Luke Kanies wrote:
> On Oct 5, 2009, at 9:05 AM, David Schmitt wrote:
> 
>> Luke Kanies wrote:
>>> On Oct 4, 2009, at 11:45 PM, David Schmitt wrote:
>>>
>>>> Luke Kanies wrote:
>>>>> On Oct 4, 2009, at 5:17 PM, Dan Bode wrote:
>>>>>
>>>>>> I wanted to toss a possible use case into the mix:
>>>>>>
>>>>>> If puppet had some internal knowledge of module versions, it could
>>>>>> provide puppet events some awareness about when puppet source code
>>>>>> changes.
>>>>>>
>>>>>> This could be useful in differentiating between events that  
>>>>>> occurred
>>>>>> as a result of a new version of a module versus random events
>>>>>> (events not related to source code changes in the module are
>>>>>> probably more important)
>>>>> It would, at the least, be a bit of metadata you could add to the
>>>>> configuration changes, in addition to the overall repository  
>>>>> version
>>>>> (which would begin to have a bit less meaning if people are keeping
>>>>> most modules outside the main repo).
>>>>>
>>>>> You're more talking about a three-way merge operation (current  
>>>>> state,
>>>>> desired state, previous state), which also needs to be supported  
>>>>> but
>>>>> (I think) is a different feature.
>>>> From my understanding, Dan wants to distinguish in his reports  
>>>> between
>>>> events that were caused by a change in the manifest and events that
>>>> were
>>>> caused because something (or someone) happened to the system (like a
>>>> service dying, or a manual change by an unenlightened individual).
>>>>
>>>> (Ab-)Using the module version for this is a cheap way to get 99%
>>>> there.
>>>> the last 1%, that is changes that were made immediately before the
>>>> puppet run with the new module version, can probably only caught if
>>>> you
>>>> also have the last applied catalog too. Then you can see whether the
>>>> current state is what was applied in the last run.
>>> The module version doesn't help you there, any more than the
>>> configuration version in 0.25 does, because all you know is what part
>>> of the config says a given fix should happen, not whether that config
>>> has changed or the local state has.
>>>
>> Without wanting to go into to much local details, Dan has quite the
>> intelligent report processor, so he should be able to tell whether his
>> config has changed.
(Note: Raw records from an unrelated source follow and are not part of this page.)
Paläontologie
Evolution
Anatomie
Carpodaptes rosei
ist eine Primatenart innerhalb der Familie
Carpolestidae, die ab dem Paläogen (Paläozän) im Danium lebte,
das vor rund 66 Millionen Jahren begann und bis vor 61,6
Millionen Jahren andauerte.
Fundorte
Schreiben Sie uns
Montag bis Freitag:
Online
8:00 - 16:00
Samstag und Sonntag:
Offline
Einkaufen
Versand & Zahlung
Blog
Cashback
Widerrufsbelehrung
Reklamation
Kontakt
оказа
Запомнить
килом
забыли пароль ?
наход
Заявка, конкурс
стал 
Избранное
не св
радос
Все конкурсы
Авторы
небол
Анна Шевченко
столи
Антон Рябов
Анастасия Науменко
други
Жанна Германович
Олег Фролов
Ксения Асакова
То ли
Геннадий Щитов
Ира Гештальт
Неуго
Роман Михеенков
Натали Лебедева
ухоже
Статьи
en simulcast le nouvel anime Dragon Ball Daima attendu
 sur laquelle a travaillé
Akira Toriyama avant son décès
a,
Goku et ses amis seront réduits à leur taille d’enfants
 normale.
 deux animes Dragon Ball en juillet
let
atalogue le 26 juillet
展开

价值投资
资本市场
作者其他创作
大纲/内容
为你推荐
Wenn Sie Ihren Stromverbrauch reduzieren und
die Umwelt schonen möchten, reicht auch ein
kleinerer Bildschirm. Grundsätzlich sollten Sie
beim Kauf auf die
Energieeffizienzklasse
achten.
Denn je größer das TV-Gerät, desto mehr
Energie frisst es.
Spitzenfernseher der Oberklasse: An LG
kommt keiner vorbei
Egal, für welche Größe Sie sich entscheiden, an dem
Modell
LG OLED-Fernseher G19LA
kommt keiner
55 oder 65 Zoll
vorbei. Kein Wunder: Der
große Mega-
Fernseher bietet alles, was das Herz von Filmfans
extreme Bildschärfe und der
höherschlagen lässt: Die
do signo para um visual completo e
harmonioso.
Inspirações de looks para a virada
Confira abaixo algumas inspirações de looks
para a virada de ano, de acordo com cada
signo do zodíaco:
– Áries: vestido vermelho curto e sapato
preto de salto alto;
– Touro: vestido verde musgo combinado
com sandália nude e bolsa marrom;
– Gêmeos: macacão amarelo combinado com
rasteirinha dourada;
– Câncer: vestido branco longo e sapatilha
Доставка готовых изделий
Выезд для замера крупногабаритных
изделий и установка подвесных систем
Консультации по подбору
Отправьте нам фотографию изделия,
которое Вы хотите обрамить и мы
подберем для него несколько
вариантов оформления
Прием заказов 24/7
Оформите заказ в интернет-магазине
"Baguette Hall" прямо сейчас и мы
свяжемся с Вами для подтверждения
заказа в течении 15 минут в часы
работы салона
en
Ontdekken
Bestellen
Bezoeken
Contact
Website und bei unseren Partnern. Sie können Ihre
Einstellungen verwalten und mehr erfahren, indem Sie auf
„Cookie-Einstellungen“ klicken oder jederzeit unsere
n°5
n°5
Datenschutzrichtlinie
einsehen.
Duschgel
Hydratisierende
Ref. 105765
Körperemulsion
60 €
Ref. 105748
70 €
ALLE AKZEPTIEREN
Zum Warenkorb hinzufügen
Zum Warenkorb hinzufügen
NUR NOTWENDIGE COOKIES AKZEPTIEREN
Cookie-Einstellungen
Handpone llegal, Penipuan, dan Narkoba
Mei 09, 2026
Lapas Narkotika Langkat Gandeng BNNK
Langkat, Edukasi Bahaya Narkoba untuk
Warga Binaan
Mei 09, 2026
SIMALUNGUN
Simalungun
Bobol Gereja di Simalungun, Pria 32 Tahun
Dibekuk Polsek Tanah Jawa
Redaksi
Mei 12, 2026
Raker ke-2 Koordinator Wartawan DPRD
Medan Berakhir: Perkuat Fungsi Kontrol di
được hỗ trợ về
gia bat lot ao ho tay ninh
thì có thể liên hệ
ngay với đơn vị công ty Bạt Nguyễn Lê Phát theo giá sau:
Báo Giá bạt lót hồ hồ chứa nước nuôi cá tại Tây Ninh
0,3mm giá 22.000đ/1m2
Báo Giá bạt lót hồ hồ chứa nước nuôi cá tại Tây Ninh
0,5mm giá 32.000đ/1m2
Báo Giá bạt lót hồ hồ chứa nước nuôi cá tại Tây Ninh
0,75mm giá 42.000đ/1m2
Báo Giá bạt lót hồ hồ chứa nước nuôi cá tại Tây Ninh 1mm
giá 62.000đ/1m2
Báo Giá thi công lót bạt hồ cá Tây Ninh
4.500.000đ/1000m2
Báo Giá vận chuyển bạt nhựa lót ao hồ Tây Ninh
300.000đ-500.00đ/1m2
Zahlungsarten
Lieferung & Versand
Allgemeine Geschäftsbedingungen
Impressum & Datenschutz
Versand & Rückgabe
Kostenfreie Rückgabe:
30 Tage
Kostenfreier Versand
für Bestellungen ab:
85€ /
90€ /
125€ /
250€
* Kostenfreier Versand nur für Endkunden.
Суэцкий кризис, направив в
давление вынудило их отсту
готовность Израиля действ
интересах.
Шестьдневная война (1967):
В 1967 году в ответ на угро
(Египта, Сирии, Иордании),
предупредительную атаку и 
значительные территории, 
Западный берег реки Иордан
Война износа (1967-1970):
Which should give you the "99%" I spoke of.
>>
>> You seem to imply that that's already possible with 0.25? I seem do  
>> have
>> missed that. Any pointers to docs?
> 
> What are these 'docs' you mention? :)
> 
> http://reductivelabs.com/trac/puppet/wiki/ConfigurationReference
> 
> Look for 'config_version'.

Ah, yes O:-)

> It should have been mentioned in the change log and release notes and  
> stuff.

It's neither mentioned in the release notes 
(http://reductivelabs.com/trac/puppet/wiki/ReleaseNotes) nor the 
CHANGELOG (http://projects.reductivelabs.com/projects/puppet/changelog). 
I've checked now.

> Basically, you tell Puppet how to get the version of your config  
> repository (note it's the whole repo, not per-module), and that  
> version gets attached to every resource and every log.

If I read the docs correctly, it's just output from a script, so one can 
get any local "release state" tag/version which makes sense locally.